Could you write out the records below exactly, without omitting a line?

==== Supplied entries

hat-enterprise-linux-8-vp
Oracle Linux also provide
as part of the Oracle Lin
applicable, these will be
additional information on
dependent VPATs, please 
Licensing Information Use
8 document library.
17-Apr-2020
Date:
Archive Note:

========

§ **Response box**:
hat-enterprise-linux-8-vp
Oracle Linux also provide
as part of the Oracle Lin
applicable, these will be
additional information on
dependent VPATs, please 
Licensing Information Use
8 document library.
17-Apr-2020
Date:
Archive Note:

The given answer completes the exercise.